Гололоб. Молчал и через силу говорю… Кончено.
Поезд медленно трогается.
Маруся. Смотрите, едем… еще останутся. Симочка!
Входят моряк, начальники станций, Софа, Симочка и потом Колоколов.
Колоколов. Георгий Львович! Микола! Симочка! Маруся! Вы слыхали? Наш город освобожден. Георгий Львович! С этой минуты мы едем прямо домой.
Глаголин(легкий хмель). Колоколов, я с вами, только с вами… Вы, Андрей… нет, все вы действительно неувядаемые люди. Сейчас что-то кончается, — наступит новое, другое… Мне трудно выразить… Что-то громадное… Мне надо снова в громадный мир… а я не тот…
Гололоб. Кто куда, как говорится, а мы поедем в лес… Нам еще в лесу работы хватит.
Занавес
Действие второе
Руины городской площади. Теплый летний вечер.
Глаголин. Вот оно, какое возвращение.
Пение.
Что это? Кто там поет? С ума схожу я, что ли?
На площадь выходит Колоколов со своим аккордеоном.
Колоколов. Георгий Львович! Георгий Львович! Ну и Помпея! Мертвый город! Я будто не пугливый, а как-то жутко. Право слово, играл, чтоб пошуметь.
Глаголин. Там, за театром, в тупике, был мой дом. Ни дома, ни тупика.
Колоколов(поднял голову к небу). Эй вы, будущие грядущие поколения, молитесь нам, товарищи! Вот как чувствовали себя люди в великие эпохи! Вы не сердитесь, Георгий Львович! Я прямо-таки переживаю торжественность момента. Но как, по-вашему, тут разминировано?
Глаголин. Право, я и не подумал.
Колоколов. Прекрасно. Вас, саперов, может быть, мины не берут, но я пехота.
Глаголин(привычно осмотрелся). Нет, конечно, разминировано.
Колоколов. И то хлеб. Хочу пожить без лишних впечатлений… Эх!.. (Снял свою тужурку, засучивает рукава. Переполнен удовольствием.)
Глаголин. Чем вы собираетесь заниматься, Колоколов?
Колоколов. Сотворением мира. По Библии… Вначале было слово, и слово было — бог! [3] Дальше я не знаю, но припоминаю, что бог имел хорошие привычки и действовал положительно. (Вырывает из земли немецкий крест, каску подбрасывает ногой.)
3
«Вначале было слово, и слово было — бог!» — фраза о начале бытия в одной из евангельских легенд: «Вначале было слово, и слово было у бога, и слово было — бог».
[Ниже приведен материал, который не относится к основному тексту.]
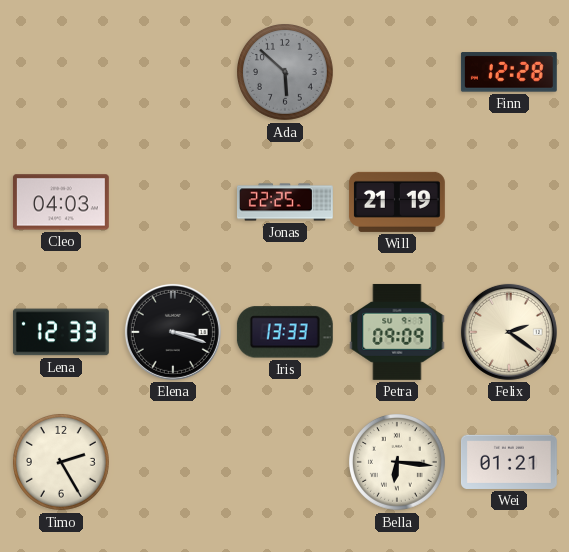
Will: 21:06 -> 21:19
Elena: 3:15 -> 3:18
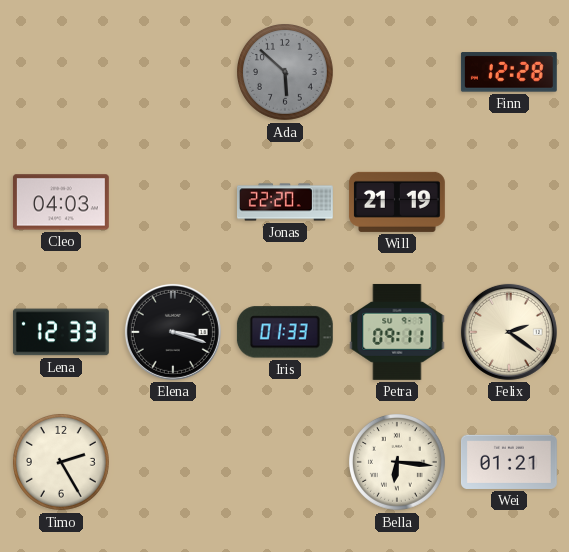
Jonas: 22:25 -> 22:20
Iris: 13:33 -> 01:33
Petra: 09:09 -> 09:11
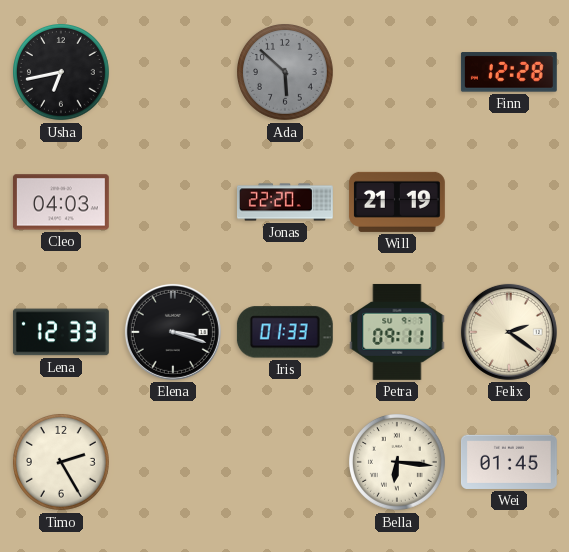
Usha: none -> 6:43
Wei: 01:21 -> 01:45
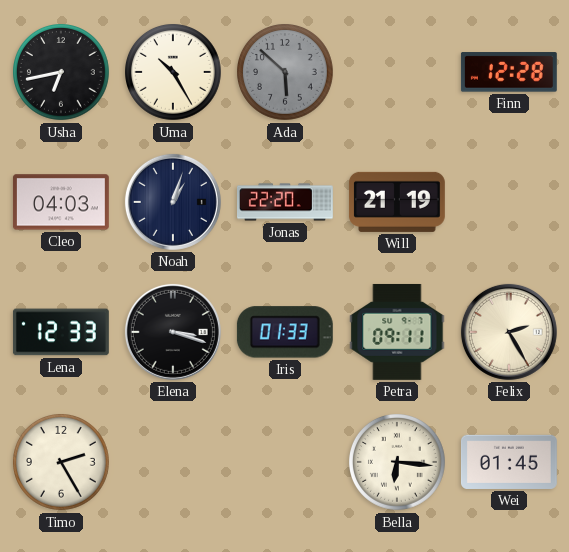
Uma: none -> 10:25
Noah: none -> 1:03
Felix: 2:21 -> 2:25
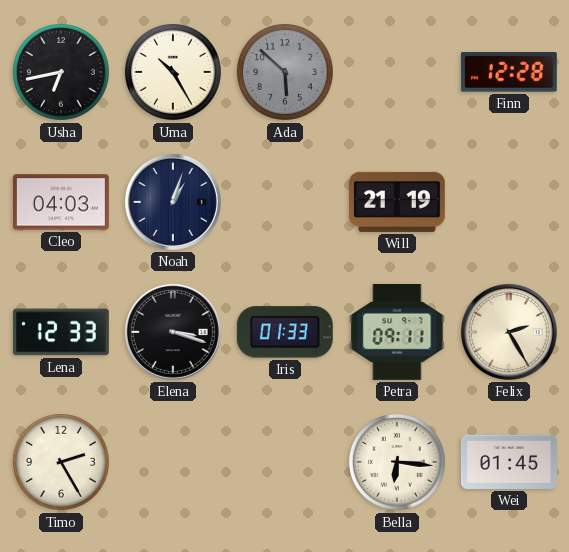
Jonas: 22:20 -> none
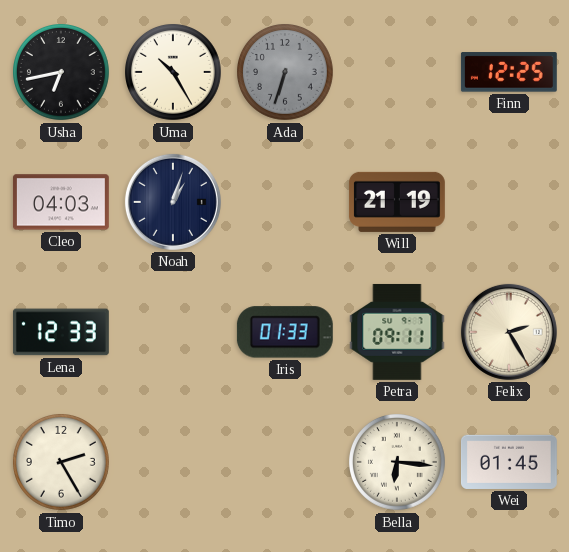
Ada: 5:52 -> 6:33
Finn: 12:28 -> 12:25
Elena: 3:18 -> none
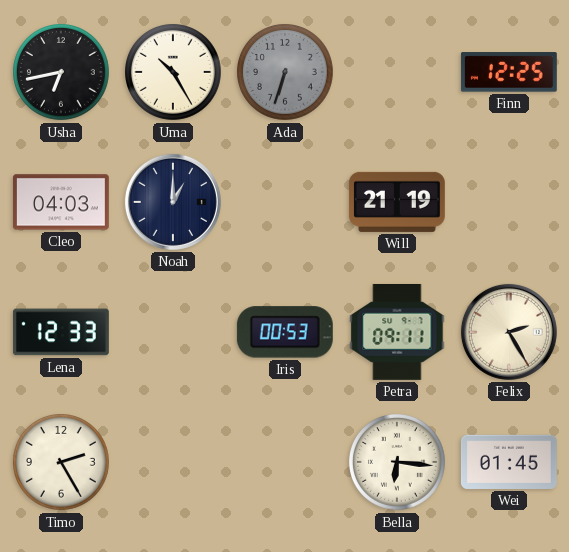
Noah: 1:03 -> 1:00
Iris: 01:33 -> 00:53
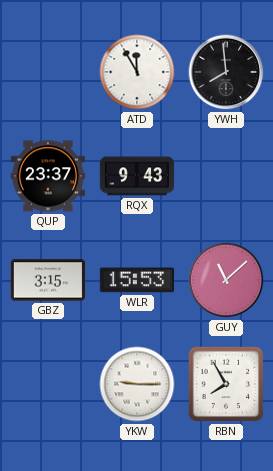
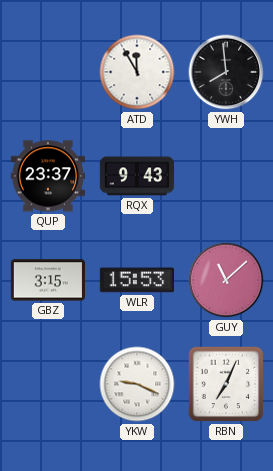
YKW: 9:15 -> 9:19
RBN: 7:55 -> 7:04
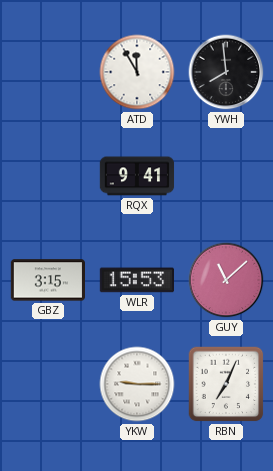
QUP: 23:37 -> none
RQX: 9:43 -> 9:41
YKW: 9:19 -> 9:15
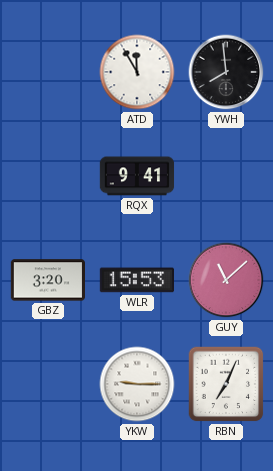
GBZ: 3:15 -> 3:20
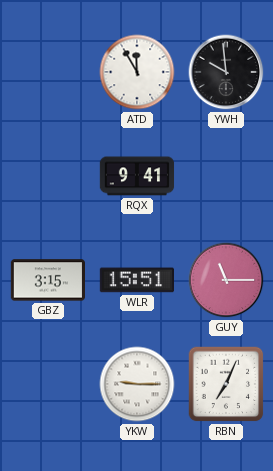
YWH: 7:59 -> 9:59
GBZ: 3:20 -> 3:15
WLR: 15:53 -> 15:51
GUY: 11:08 -> 11:15
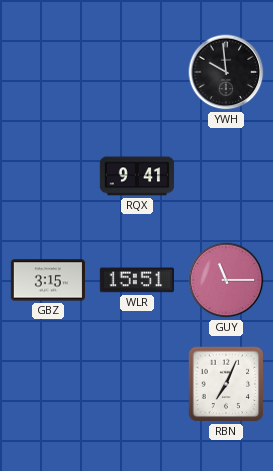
ATD: 11:55 -> none
YKW: 9:15 -> none
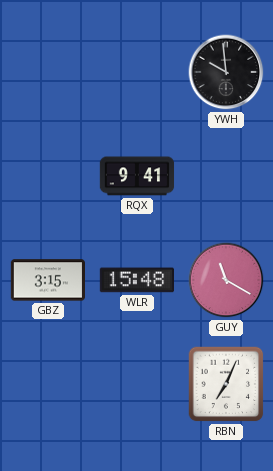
WLR: 15:51 -> 15:48
GUY: 11:15 -> 11:20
Глаголин(отвернулся). Силу вам некуда девать.
Колоколов. Георгий Львович, не могу… Я тут мальчишкой бегал. Я тут испытал свой первый поцелуй. (С крестом в руках.) Обер-лейтенант Иоганн фон Биренбаум… (Бросает крест.) Сие есть наше первое мероприятие по благоустройству. Можно даже написать в газету: «И снова закипела жизнь в освобожденном городе».
Из дверей театра выходит седовласый человек, старик Жителев. Его не видят. Он истово перекрестился.
Жителев. Бог на помощь!
Колоколов. Посмотрите! Реальный фантастический старик!
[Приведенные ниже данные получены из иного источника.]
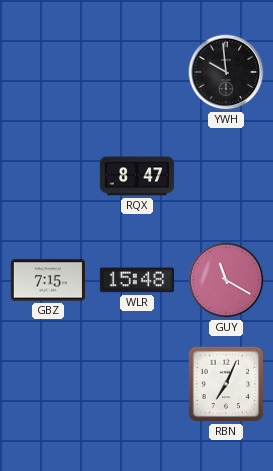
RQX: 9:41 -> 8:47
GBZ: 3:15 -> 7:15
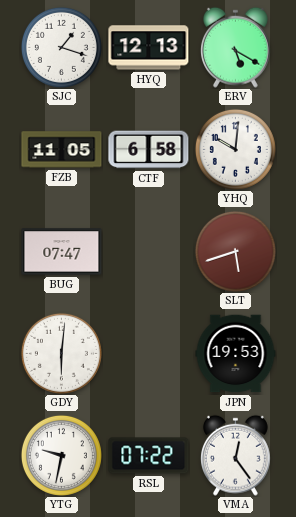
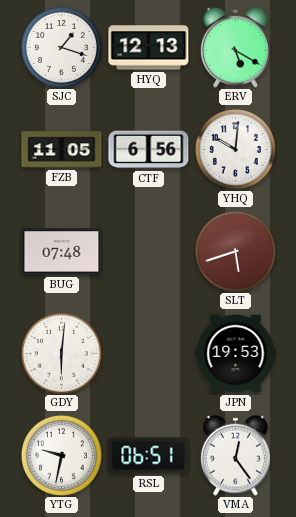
CTF: 6:58 -> 6:56
BUG: 07:47 -> 07:48
RSL: 07:22 -> 06:51
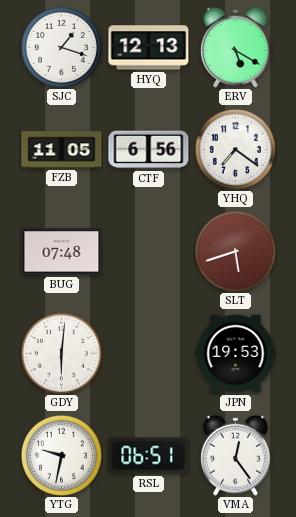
YHQ: 10:01 -> 7:21
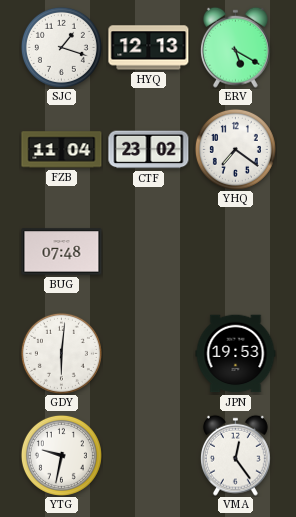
FZB: 11:05 -> 11:04
CTF: 6:56 -> 23:02
SLT: 5:42 -> none
RSL: 06:51 -> none
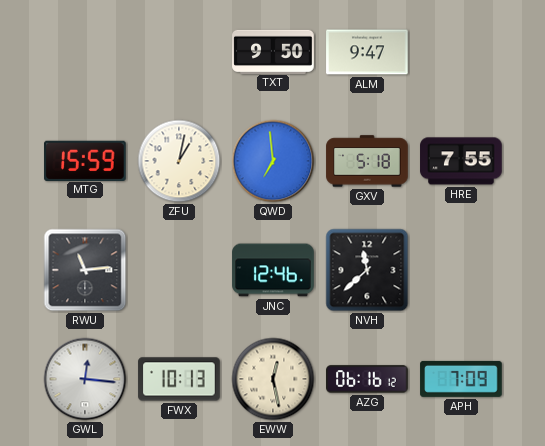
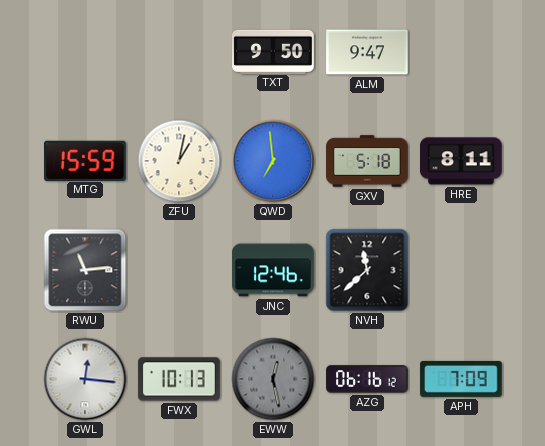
HRE: 7:55 -> 8:11
EWW dial: cream -> grey
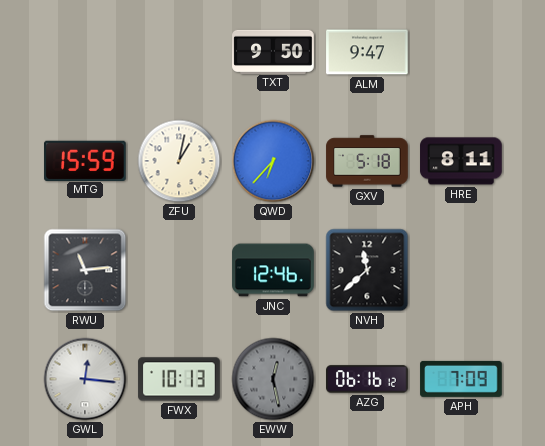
QWD: 6:59 -> 6:37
Глаголин. Вот так штука! Жителев… Христофорович…
Жителев. Никак Георгий Львович? Что ты скажешь — жив!
Глаголин. Великий старожил! Колоколов, неужели вы не знаете? Главный кассир государственного банка. Как же уцелел? Где ты обитал?
Жителев. А тут вот, под театром… под землю сел. Внучка, перед тем как их угнали, ведро с пареной пшеницей поставила да еще бадью воды. Потом я сам замуровался.